## BRIEF
Scan the following material for the string "cyan" and copy each line in which it appears.

--- EXTRACTED MATERIAL Enclosed Below ---

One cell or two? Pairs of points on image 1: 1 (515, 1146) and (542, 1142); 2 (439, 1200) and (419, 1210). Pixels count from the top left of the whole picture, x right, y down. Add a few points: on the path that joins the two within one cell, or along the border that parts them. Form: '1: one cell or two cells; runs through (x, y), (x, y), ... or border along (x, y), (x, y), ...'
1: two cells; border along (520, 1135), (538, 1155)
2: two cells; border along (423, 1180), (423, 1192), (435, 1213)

--- End of Enclosed EXTRACTED MATERIAL ---
--- EXTRACTED MATERIAL Enclosed Below ---

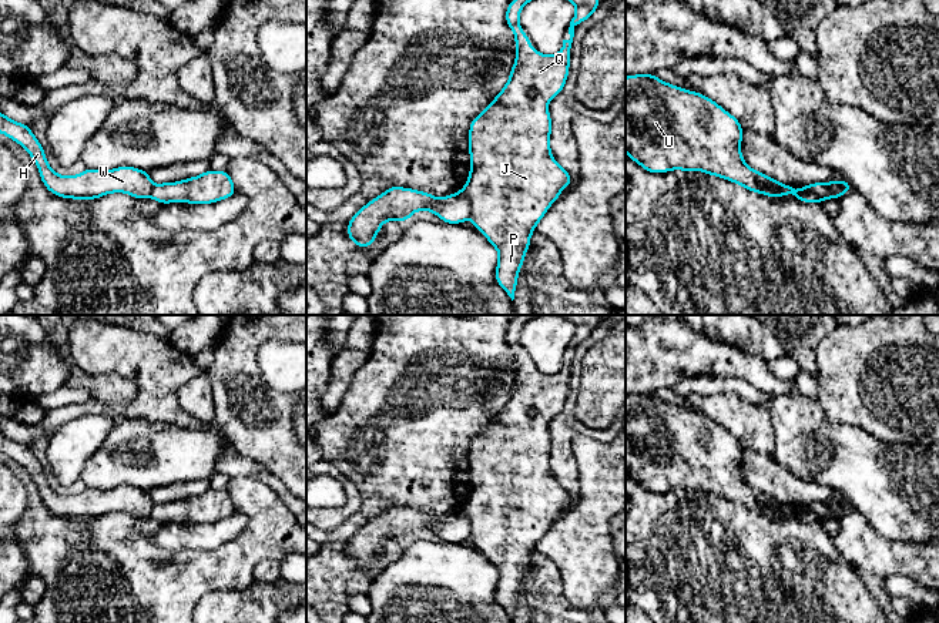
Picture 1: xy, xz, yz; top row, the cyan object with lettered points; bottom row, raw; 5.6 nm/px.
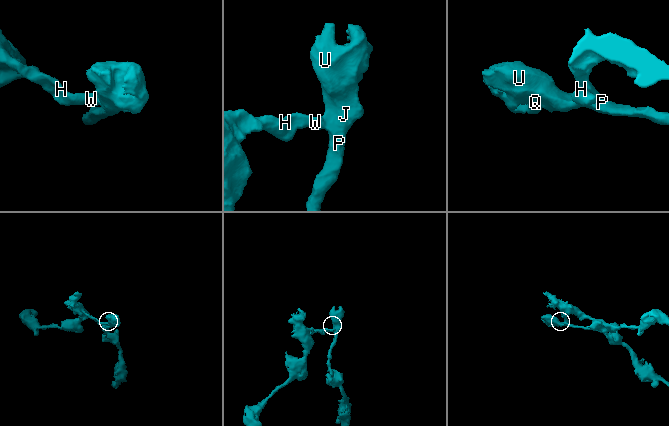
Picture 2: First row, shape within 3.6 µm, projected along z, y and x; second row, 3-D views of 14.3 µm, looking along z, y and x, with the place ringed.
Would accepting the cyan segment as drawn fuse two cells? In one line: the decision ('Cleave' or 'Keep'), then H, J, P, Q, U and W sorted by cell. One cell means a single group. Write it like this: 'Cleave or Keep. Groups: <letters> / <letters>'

--- End of Enclosed EXTRACTED MATERIAL ---

## SOLUTION TO THIS EXERCISE
Picture 1: xy, xz, yz; top row, the cyan object with lettered points; bottom row, raw; 5.6 nm/px.
Would accepting the cyan segment as drawn fuse two cells? In one line: the decision ('Cleave' or 'Keep'), then H, J, P, Q, U and W sorted by cell. One cell means a single group. Write it like this: 'Cleave or Keep. Groups: <letters> / <letters>'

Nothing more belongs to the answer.